* [WHAT NEEDS TO BE DONE] Copy exactly the lines of the data below that run from the line holding "M1505,0H1550V10L1536,16L1524,15L1514,10Z" through the line holding "M1336 672a51 51", both ends included.

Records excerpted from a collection

#####

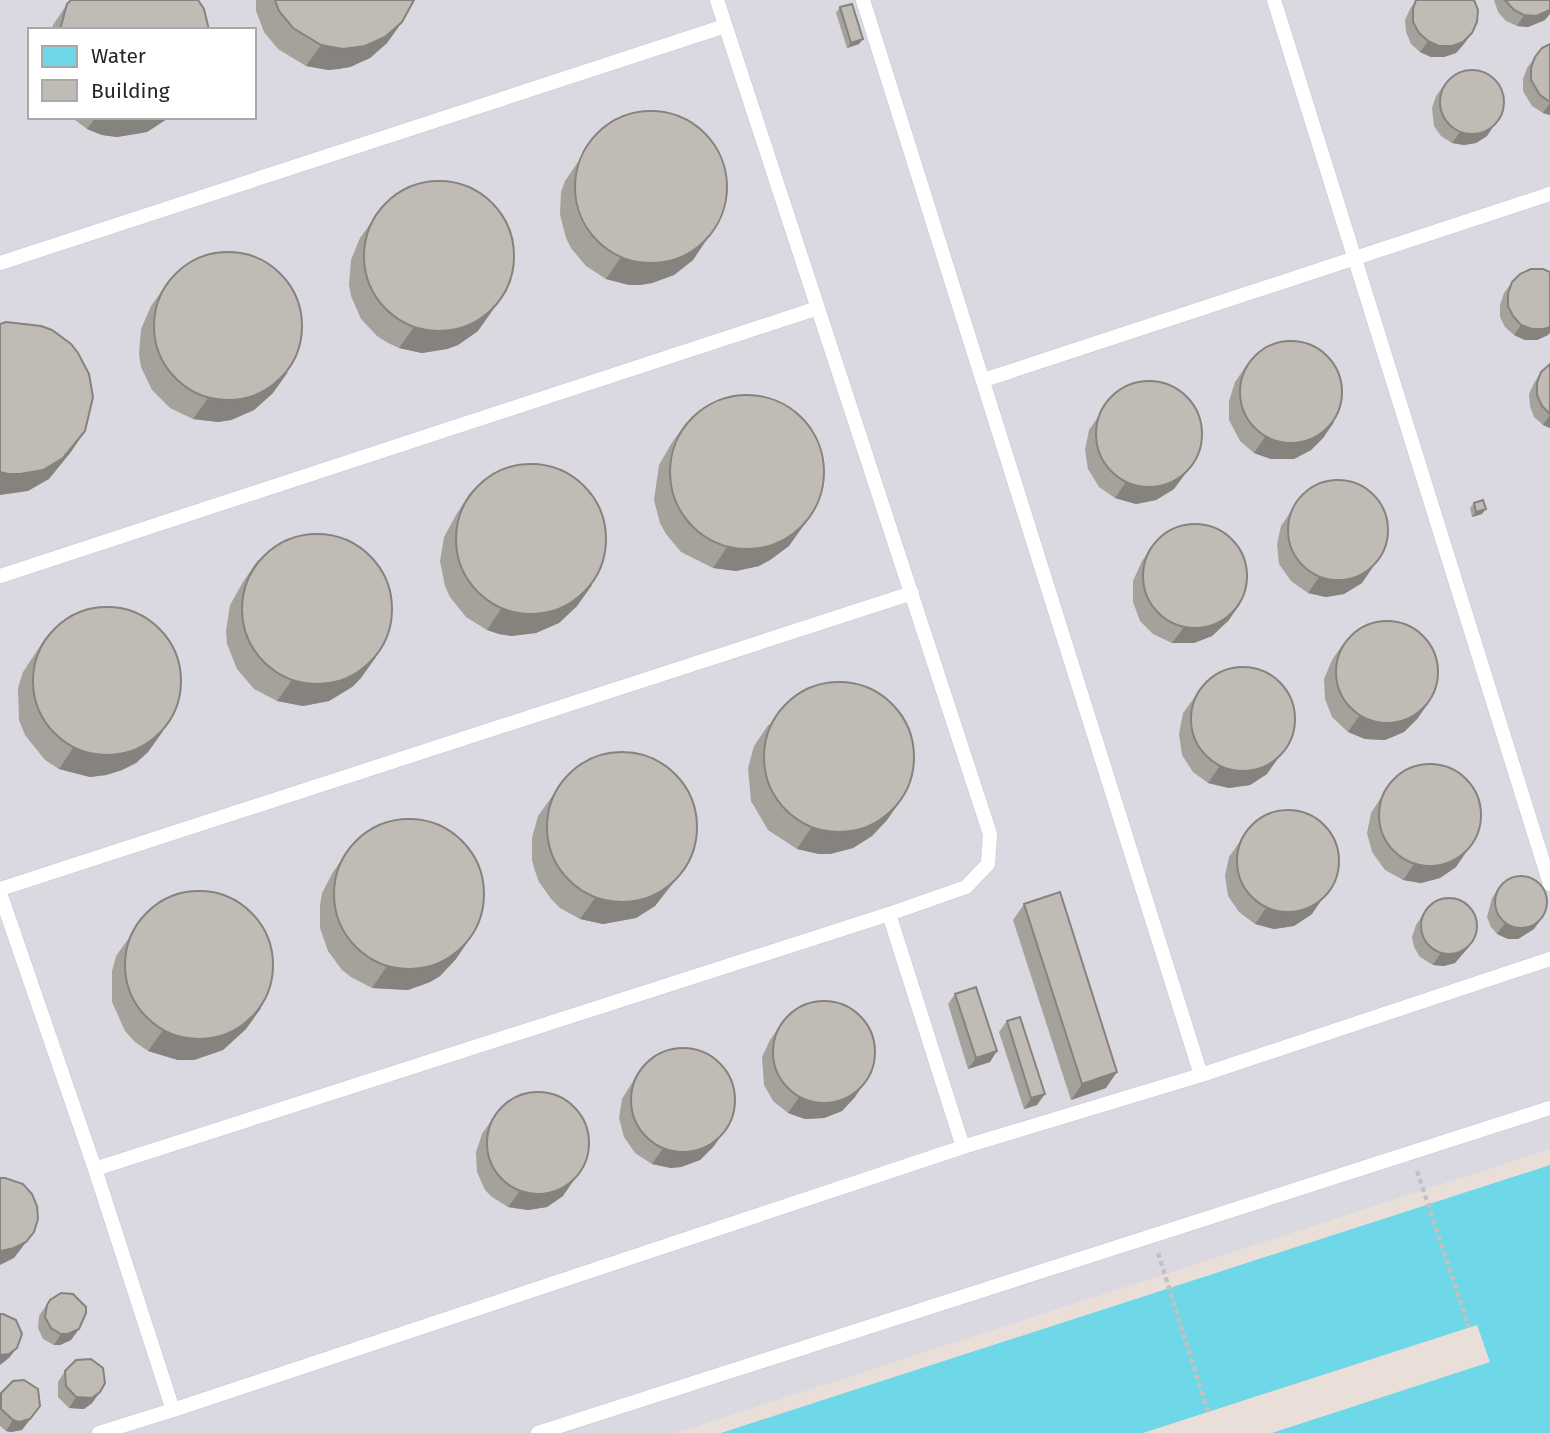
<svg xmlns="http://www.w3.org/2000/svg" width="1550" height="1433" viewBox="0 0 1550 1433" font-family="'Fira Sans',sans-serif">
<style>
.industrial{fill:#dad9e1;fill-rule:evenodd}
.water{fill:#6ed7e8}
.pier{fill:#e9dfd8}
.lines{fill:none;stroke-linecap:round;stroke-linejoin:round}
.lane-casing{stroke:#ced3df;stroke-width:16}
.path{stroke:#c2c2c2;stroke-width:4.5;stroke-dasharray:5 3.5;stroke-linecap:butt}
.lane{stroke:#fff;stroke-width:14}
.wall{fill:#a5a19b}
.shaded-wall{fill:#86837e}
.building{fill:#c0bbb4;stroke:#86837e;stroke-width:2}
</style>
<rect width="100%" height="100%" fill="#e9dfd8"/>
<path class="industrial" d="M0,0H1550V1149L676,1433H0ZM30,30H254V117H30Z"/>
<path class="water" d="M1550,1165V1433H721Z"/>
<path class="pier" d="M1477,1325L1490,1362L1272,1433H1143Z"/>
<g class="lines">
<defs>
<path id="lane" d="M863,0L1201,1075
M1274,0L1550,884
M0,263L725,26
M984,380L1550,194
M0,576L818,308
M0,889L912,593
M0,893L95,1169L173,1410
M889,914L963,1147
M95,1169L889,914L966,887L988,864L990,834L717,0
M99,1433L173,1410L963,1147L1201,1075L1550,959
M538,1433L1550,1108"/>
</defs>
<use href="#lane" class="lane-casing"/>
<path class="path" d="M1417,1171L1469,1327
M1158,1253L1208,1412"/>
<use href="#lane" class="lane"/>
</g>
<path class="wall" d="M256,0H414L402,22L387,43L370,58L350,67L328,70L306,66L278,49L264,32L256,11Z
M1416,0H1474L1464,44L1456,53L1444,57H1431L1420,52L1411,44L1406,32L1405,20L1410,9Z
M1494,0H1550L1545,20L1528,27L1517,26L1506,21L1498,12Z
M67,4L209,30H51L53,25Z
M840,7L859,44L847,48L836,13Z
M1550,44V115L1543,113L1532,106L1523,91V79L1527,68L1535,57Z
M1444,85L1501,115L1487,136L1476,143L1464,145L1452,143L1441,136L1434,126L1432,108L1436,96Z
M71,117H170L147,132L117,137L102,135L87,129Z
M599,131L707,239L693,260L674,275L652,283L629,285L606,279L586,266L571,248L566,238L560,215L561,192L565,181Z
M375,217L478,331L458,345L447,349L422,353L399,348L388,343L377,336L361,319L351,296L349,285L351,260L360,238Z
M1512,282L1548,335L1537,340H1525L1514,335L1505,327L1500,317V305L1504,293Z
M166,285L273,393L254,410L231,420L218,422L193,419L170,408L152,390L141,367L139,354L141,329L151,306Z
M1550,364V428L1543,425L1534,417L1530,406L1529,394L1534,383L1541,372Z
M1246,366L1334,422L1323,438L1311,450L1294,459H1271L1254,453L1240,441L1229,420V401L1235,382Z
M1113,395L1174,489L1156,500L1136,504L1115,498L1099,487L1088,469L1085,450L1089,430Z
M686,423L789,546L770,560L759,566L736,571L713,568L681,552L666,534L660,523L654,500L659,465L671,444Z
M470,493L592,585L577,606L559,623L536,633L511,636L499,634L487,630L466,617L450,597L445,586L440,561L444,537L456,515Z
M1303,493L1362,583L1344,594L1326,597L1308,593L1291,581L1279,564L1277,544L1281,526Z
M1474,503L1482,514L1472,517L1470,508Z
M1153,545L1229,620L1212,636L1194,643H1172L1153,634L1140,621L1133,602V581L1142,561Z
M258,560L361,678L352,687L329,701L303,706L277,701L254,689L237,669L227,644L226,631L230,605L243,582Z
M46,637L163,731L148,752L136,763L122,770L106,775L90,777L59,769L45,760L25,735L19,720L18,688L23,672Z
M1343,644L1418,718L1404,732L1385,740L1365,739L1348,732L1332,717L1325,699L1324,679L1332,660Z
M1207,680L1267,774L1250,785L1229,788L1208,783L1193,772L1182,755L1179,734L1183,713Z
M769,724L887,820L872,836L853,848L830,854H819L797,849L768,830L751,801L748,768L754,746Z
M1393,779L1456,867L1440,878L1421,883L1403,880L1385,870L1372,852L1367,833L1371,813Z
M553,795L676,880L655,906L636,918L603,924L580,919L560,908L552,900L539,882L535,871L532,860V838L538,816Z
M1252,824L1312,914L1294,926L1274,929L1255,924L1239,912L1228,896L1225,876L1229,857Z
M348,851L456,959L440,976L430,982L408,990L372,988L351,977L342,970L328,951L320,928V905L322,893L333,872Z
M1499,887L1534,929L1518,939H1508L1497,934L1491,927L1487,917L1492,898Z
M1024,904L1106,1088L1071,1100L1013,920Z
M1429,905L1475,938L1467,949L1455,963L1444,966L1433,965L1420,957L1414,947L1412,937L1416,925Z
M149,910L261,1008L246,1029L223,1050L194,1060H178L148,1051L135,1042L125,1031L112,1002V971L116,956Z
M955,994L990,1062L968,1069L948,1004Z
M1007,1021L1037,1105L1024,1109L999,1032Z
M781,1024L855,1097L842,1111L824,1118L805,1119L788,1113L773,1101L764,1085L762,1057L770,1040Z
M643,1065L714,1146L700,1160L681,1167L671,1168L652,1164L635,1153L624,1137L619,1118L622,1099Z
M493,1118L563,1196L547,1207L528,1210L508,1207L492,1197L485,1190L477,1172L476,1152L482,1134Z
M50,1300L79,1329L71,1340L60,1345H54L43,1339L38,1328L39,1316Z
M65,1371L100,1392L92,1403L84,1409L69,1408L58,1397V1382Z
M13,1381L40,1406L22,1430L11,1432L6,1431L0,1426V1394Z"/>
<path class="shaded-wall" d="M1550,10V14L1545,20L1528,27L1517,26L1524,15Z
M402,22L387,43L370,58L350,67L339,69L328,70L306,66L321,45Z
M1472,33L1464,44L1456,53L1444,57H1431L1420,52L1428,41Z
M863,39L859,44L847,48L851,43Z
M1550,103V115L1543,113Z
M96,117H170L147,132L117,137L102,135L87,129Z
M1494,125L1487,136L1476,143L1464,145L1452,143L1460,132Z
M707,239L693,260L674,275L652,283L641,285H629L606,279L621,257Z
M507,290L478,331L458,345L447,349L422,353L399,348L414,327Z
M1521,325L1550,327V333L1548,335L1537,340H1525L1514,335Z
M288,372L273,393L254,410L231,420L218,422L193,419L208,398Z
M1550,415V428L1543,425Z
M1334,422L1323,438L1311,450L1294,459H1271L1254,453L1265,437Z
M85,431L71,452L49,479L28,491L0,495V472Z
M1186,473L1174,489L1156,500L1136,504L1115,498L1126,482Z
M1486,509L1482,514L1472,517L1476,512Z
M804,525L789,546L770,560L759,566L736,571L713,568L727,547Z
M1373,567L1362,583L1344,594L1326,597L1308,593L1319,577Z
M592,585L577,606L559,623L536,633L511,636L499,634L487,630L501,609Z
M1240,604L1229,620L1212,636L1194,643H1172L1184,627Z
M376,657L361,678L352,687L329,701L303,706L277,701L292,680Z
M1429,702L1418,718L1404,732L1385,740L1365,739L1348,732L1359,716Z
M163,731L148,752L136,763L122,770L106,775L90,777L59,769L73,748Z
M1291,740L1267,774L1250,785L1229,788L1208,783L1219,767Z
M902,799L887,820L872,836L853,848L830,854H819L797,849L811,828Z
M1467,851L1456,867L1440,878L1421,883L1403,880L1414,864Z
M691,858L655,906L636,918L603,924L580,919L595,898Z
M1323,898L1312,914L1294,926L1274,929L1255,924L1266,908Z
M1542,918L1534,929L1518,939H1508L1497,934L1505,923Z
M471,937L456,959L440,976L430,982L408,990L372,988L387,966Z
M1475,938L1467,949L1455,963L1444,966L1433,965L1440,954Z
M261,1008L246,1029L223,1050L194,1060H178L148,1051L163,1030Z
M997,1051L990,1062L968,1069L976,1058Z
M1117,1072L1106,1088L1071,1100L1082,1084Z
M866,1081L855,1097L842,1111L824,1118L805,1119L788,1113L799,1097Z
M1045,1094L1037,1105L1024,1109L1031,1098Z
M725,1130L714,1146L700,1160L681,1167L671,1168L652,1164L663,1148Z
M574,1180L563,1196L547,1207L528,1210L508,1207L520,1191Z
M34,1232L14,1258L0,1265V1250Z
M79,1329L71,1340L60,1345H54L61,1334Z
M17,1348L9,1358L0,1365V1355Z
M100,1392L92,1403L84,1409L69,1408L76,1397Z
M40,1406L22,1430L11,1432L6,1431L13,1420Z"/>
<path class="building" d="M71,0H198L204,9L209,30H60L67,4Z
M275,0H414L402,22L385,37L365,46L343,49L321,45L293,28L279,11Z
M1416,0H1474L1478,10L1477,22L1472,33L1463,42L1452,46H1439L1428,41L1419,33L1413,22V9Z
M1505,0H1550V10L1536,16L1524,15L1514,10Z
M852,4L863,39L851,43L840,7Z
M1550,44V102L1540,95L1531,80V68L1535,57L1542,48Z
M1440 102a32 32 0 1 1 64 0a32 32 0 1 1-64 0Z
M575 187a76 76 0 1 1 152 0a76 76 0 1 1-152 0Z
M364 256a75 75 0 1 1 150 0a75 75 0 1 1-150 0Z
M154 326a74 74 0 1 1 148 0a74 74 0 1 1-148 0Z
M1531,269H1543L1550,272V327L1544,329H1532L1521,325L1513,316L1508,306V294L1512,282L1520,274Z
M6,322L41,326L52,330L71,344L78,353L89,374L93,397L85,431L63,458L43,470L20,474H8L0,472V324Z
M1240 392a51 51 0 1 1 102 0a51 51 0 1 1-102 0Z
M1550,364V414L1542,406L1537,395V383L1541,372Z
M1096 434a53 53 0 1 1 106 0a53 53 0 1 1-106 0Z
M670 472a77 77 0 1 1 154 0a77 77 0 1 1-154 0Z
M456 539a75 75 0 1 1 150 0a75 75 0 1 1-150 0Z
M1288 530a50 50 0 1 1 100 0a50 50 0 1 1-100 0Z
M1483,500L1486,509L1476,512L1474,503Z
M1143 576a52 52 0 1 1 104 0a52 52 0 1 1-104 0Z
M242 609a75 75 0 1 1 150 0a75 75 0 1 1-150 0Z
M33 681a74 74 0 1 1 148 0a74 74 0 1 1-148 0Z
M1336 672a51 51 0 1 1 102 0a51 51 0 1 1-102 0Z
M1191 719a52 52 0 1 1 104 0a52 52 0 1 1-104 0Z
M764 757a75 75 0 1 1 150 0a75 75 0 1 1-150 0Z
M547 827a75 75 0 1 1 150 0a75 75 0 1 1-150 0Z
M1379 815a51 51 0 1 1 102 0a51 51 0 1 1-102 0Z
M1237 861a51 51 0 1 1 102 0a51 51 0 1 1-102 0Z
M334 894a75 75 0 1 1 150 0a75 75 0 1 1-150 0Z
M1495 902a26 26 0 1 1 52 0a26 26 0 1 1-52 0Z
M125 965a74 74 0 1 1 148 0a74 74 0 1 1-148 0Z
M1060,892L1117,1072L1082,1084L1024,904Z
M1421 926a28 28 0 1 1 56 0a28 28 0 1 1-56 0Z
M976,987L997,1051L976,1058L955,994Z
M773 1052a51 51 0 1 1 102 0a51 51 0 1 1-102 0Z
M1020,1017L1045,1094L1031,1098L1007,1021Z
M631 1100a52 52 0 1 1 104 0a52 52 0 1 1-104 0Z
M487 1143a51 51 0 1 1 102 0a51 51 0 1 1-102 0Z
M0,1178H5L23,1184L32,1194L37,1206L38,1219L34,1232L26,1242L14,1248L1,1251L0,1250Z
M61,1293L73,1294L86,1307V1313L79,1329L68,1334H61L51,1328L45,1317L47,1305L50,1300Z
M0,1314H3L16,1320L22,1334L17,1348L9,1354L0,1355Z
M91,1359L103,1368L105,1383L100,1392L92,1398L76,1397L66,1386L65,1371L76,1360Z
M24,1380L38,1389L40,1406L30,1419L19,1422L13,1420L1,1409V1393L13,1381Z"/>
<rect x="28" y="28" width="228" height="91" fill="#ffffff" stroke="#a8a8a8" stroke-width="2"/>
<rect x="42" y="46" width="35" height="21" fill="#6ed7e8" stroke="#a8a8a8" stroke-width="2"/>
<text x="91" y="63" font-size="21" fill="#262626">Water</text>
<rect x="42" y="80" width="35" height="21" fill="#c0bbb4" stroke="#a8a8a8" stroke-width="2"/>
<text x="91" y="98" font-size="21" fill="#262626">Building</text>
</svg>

#####

* [ANSWER TO THIS PROBLEM]
M1505,0H1550V10L1536,16L1524,15L1514,10Z
M852,4L863,39L851,43L840,7Z
M1550,44V102L1540,95L1531,80V68L1535,57L1542,48Z
M1440 102a32 32 0 1 1 64 0a32 32 0 1 1-64 0Z
M575 187a76 76 0 1 1 152 0a76 76 0 1 1-152 0Z
M364 256a75 75 0 1 1 150 0a75 75 0 1 1-150 0Z
M154 326a74 74 0 1 1 148 0a74 74 0 1 1-148 0Z
M1531,269H1543L1550,272V327L1544,329H1532L1521,325L1513,316L1508,306V294L1512,282L1520,274Z
M6,322L41,326L52,330L71,344L78,353L89,374L93,397L85,431L63,458L43,470L20,474H8L0,472V324Z
M1240 392a51 51 0 1 1 102 0a51 51 0 1 1-102 0Z
M1550,364V414L1542,406L1537,395V383L1541,372Z
M1096 434a53 53 0 1 1 106 0a53 53 0 1 1-106 0Z
M670 472a77 77 0 1 1 154 0a77 77 0 1 1-154 0Z
M456 539a75 75 0 1 1 150 0a75 75 0 1 1-150 0Z
M1288 530a50 50 0 1 1 100 0a50 50 0 1 1-100 0Z
M1483,500L1486,509L1476,512L1474,503Z
M1143 576a52 52 0 1 1 104 0a52 52 0 1 1-104 0Z
M242 609a75 75 0 1 1 150 0a75 75 0 1 1-150 0Z
M33 681a74 74 0 1 1 148 0a74 74 0 1 1-148 0Z
M1336 672a51 51 0 1 1 102 0a51 51 0 1 1-102 0Z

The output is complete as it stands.